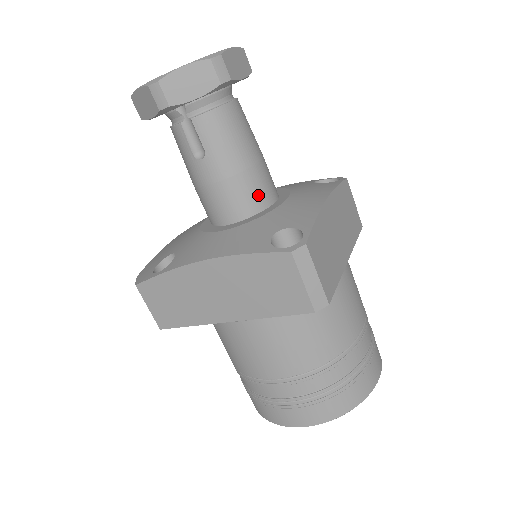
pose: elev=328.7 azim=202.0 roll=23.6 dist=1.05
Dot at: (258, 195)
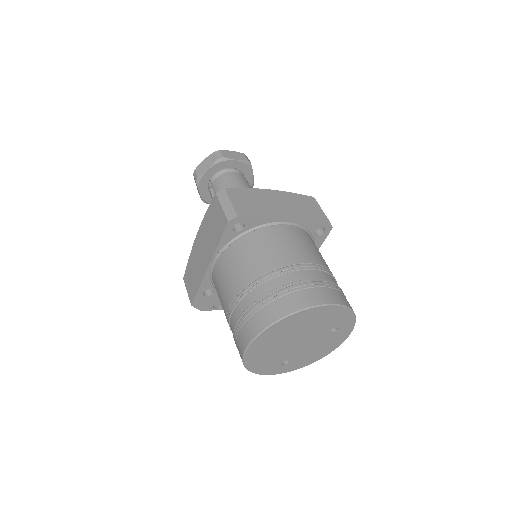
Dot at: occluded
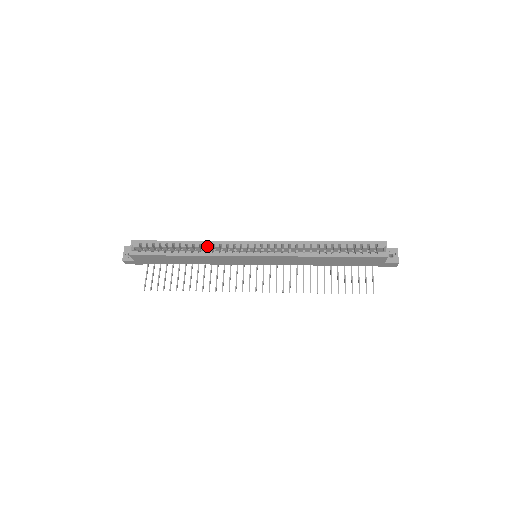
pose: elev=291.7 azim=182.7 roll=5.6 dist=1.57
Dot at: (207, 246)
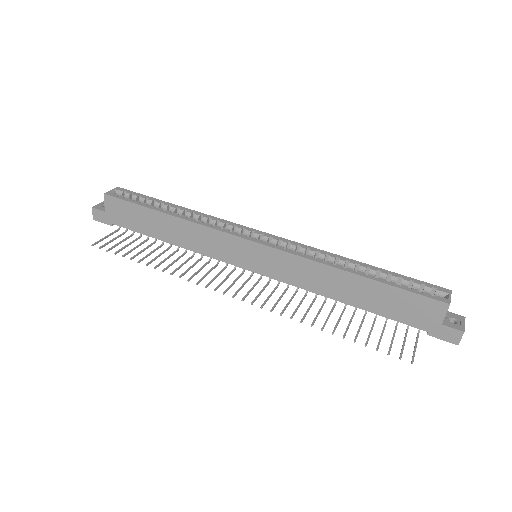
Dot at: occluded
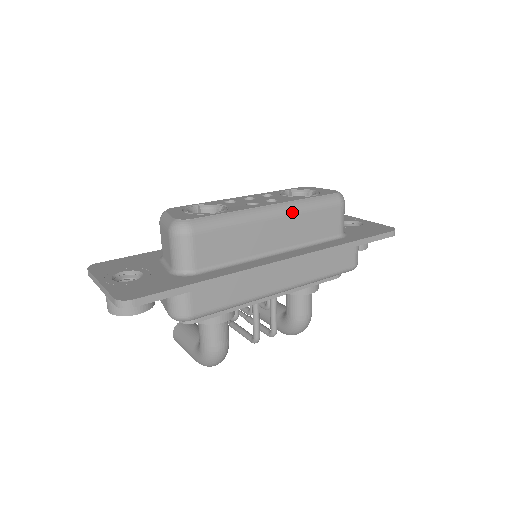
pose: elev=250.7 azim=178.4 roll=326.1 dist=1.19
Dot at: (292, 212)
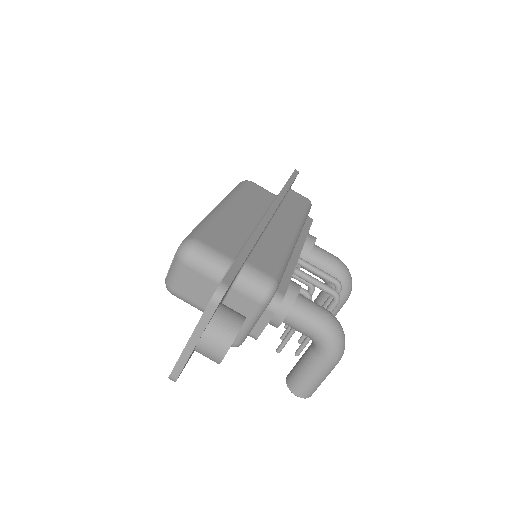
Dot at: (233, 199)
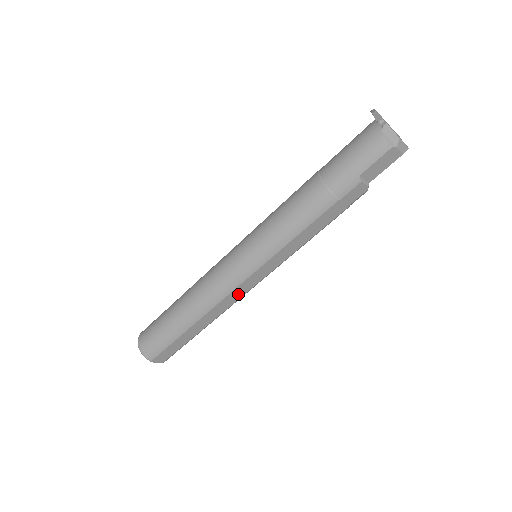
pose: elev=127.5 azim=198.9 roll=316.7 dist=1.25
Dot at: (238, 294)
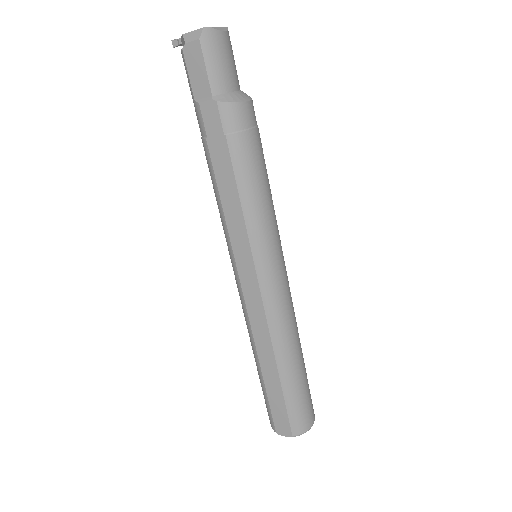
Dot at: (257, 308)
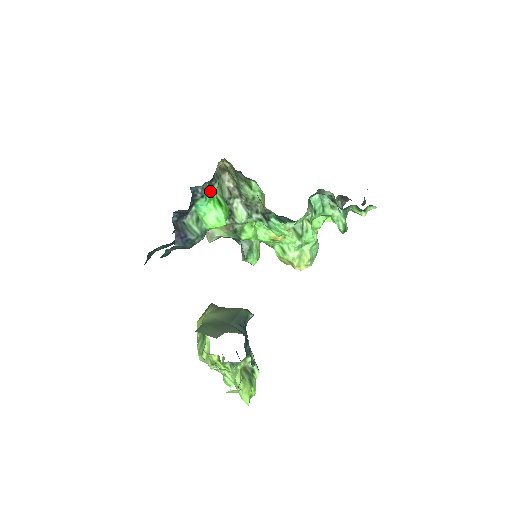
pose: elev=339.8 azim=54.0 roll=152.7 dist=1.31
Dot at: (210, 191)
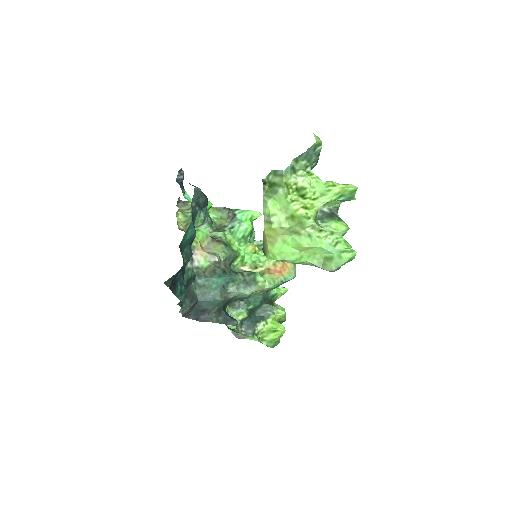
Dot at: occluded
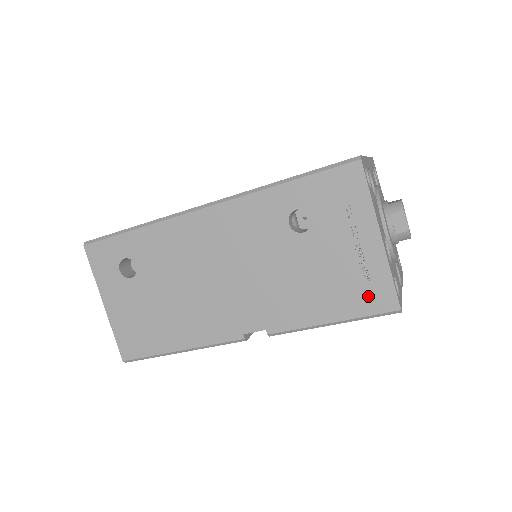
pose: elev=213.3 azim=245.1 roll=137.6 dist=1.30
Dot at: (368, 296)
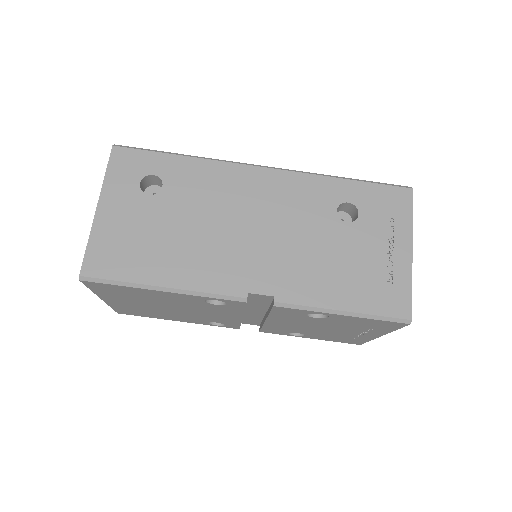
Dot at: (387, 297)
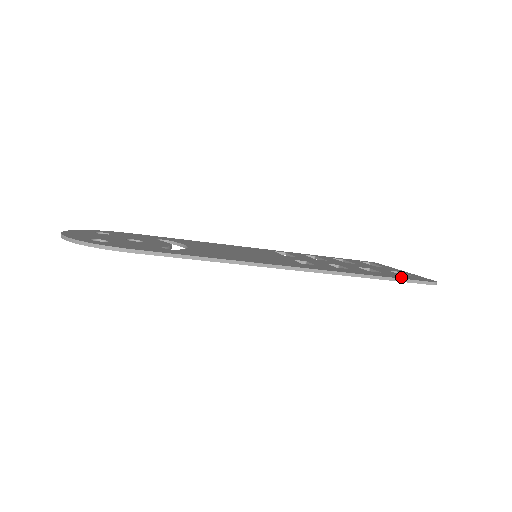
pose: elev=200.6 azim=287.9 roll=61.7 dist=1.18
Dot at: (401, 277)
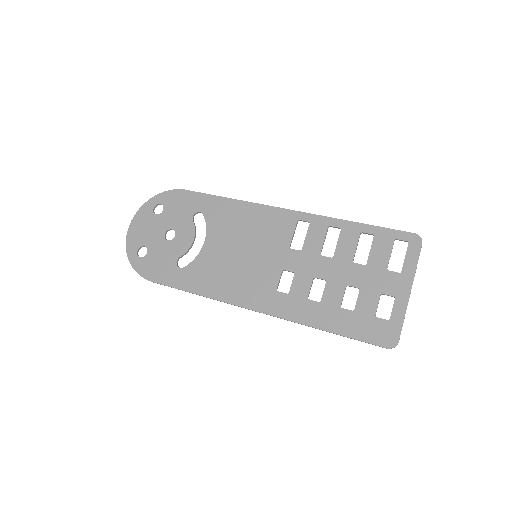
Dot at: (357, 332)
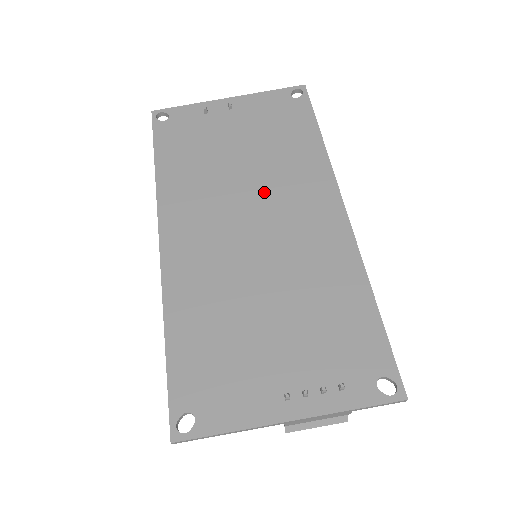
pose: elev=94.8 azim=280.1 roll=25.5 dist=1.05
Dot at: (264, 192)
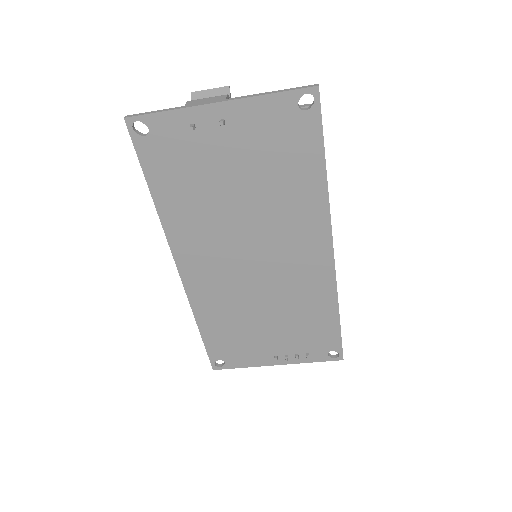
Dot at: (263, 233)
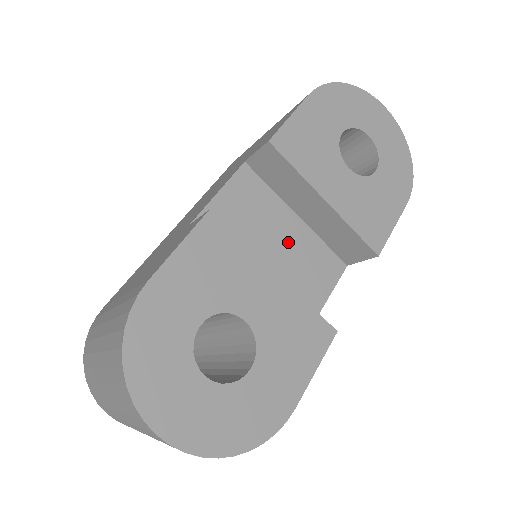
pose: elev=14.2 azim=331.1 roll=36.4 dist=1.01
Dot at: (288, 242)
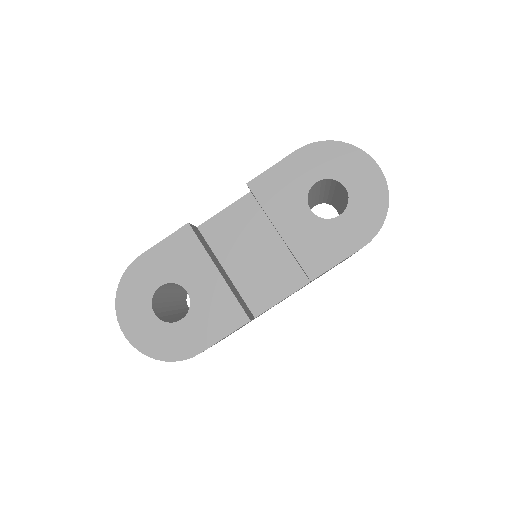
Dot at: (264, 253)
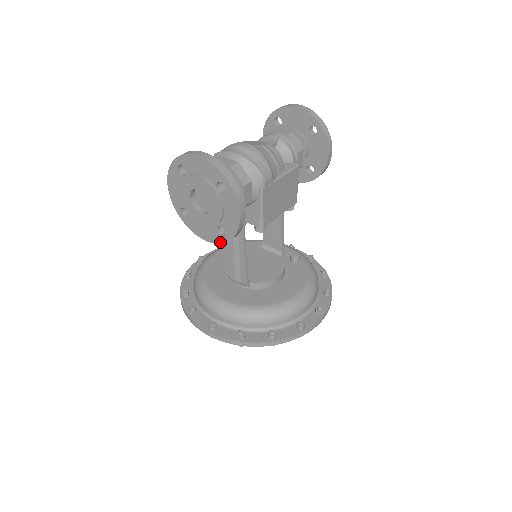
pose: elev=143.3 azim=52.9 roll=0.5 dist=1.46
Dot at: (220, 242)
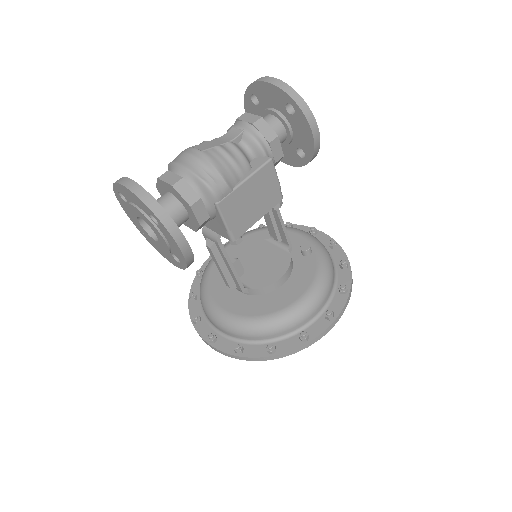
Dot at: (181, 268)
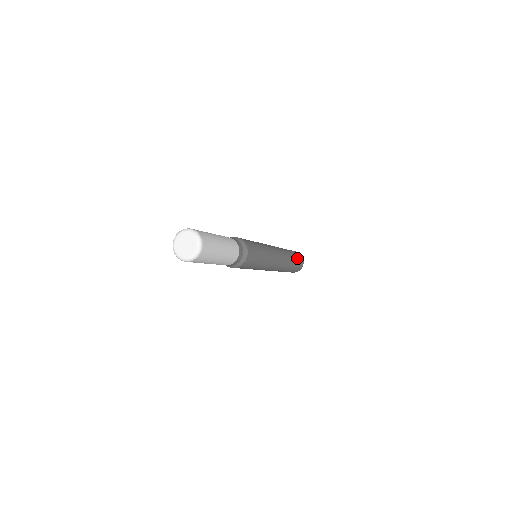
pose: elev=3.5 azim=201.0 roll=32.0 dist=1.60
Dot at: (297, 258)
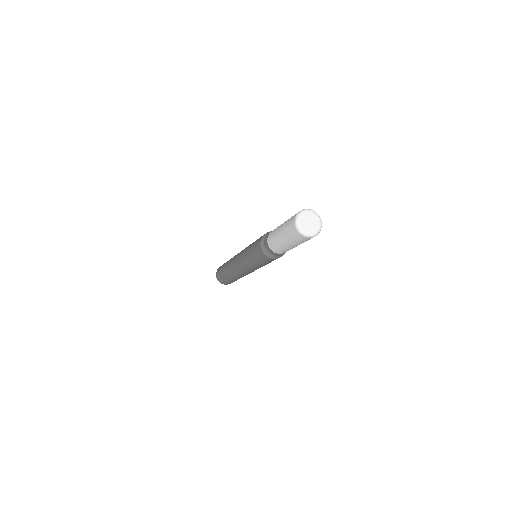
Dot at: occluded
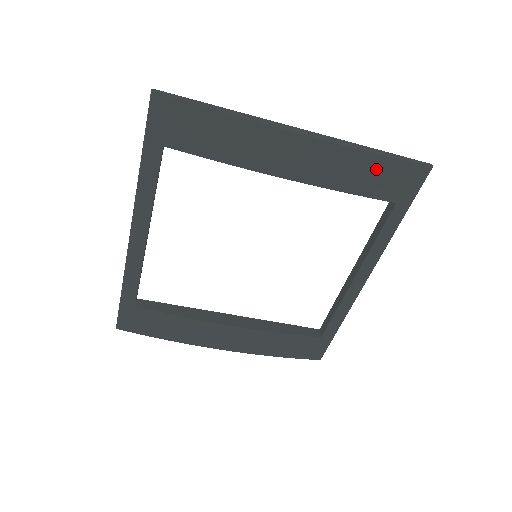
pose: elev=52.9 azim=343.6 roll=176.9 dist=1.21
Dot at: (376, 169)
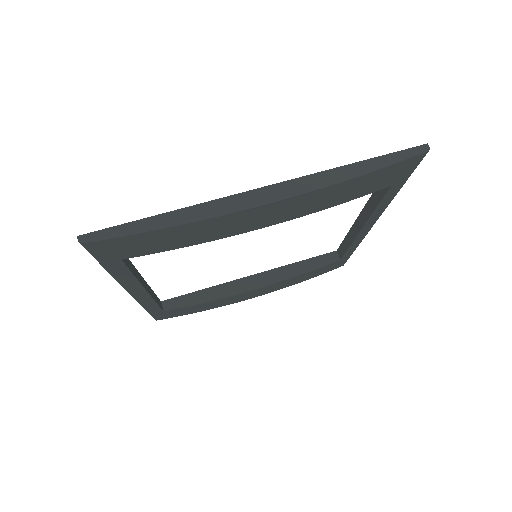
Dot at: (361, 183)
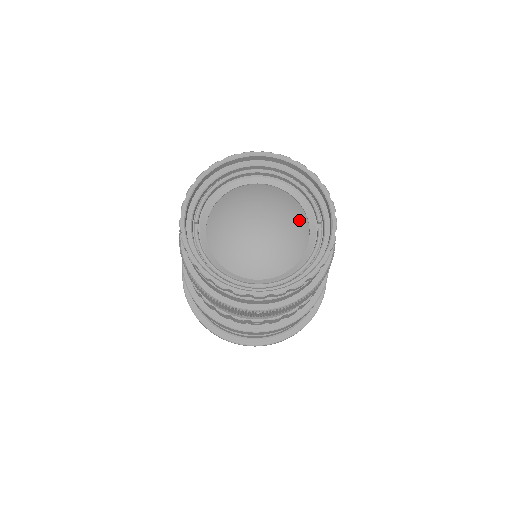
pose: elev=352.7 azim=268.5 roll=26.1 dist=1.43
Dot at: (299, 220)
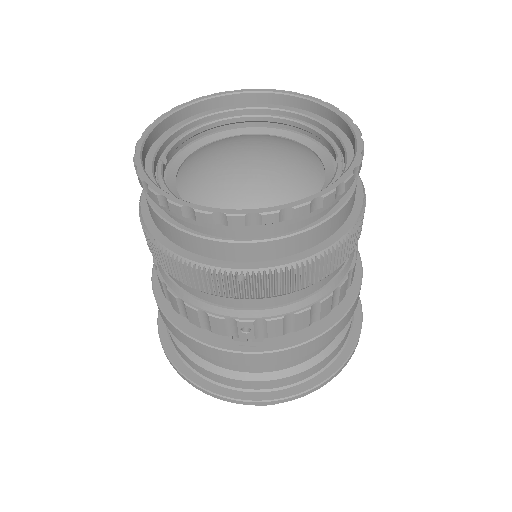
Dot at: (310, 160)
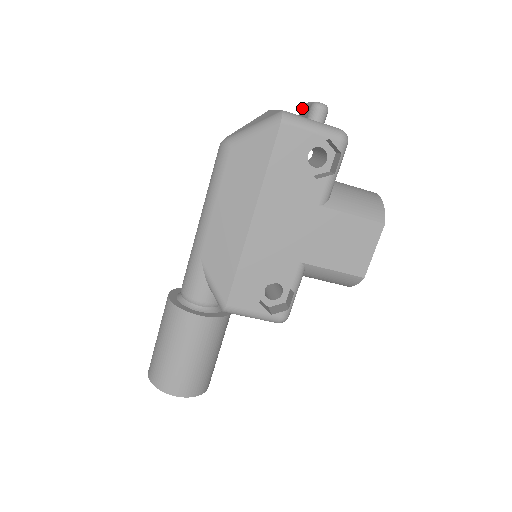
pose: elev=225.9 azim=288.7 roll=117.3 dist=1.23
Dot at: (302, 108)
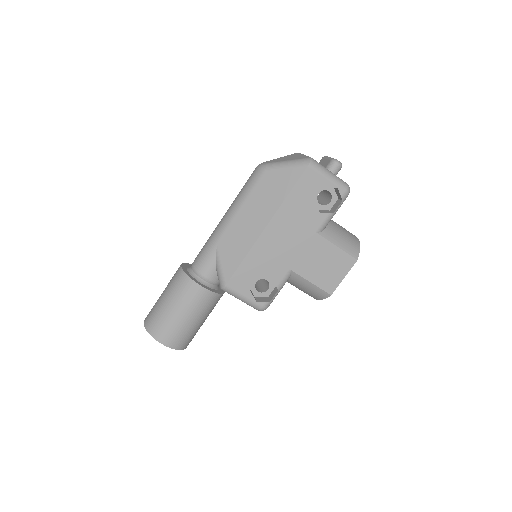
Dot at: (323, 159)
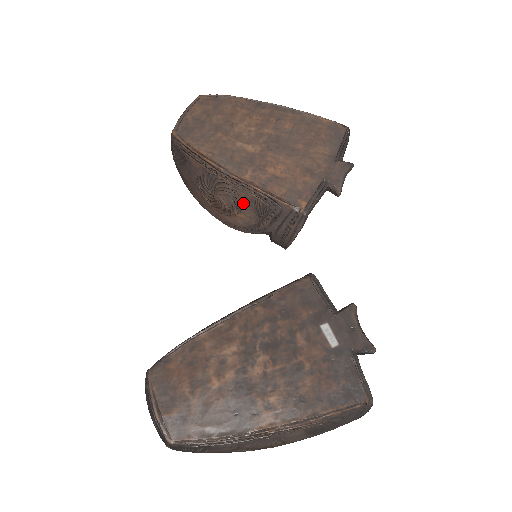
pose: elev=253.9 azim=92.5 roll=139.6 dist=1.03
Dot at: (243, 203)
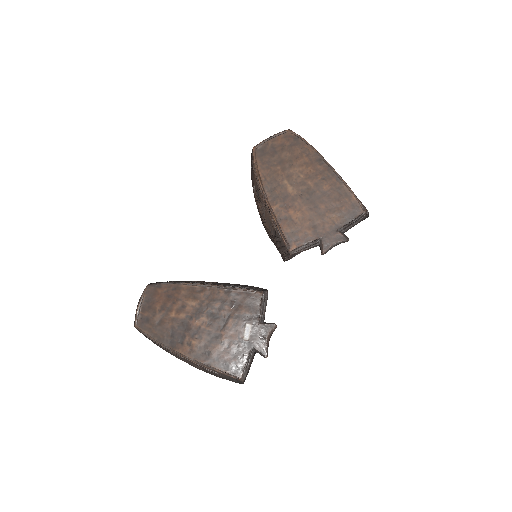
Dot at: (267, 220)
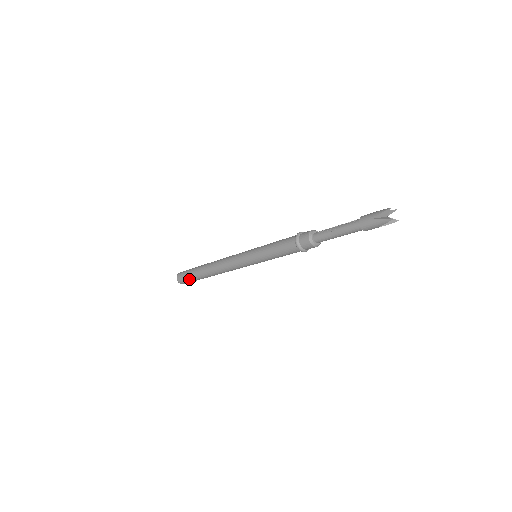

---

* **THE REQUEST**: Reproduce the material word for word from its beginning down through the line containing "Dot at: (263, 233)", omitting the pictures.

* **COMPLETE OUTPUT**:
pose: elev=328.7 azim=202.0 roll=23.6 dist=1.05
Dot at: (258, 195)
Dot at: occluded
pose: elev=291.7 azim=182.7 roll=5.6 dist=1.57
Dot at: (207, 246)
Dot at: occluded
pose: elev=250.7 azim=178.4 roll=326.1 dist=1.19
Dot at: (292, 212)
Dot at: (233, 199)
pose: elev=127.5 azim=198.9 roll=316.7 dist=1.25
Dot at: (238, 294)
Dot at: (257, 308)
pose: elev=339.8 azim=54.0 roll=152.7 dist=1.31
Dot at: (210, 191)
Dot at: occluded
pose: elev=213.3 azim=245.1 roll=137.6 dist=1.30
Dot at: (368, 296)
Dot at: (387, 297)
pose: elev=200.6 azim=287.9 roll=61.7 dist=1.18
Dot at: (401, 277)
Dot at: (357, 332)
pose: elev=94.8 azim=280.1 roll=25.5 dist=1.05
Dot at: (264, 192)
Dot at: (263, 233)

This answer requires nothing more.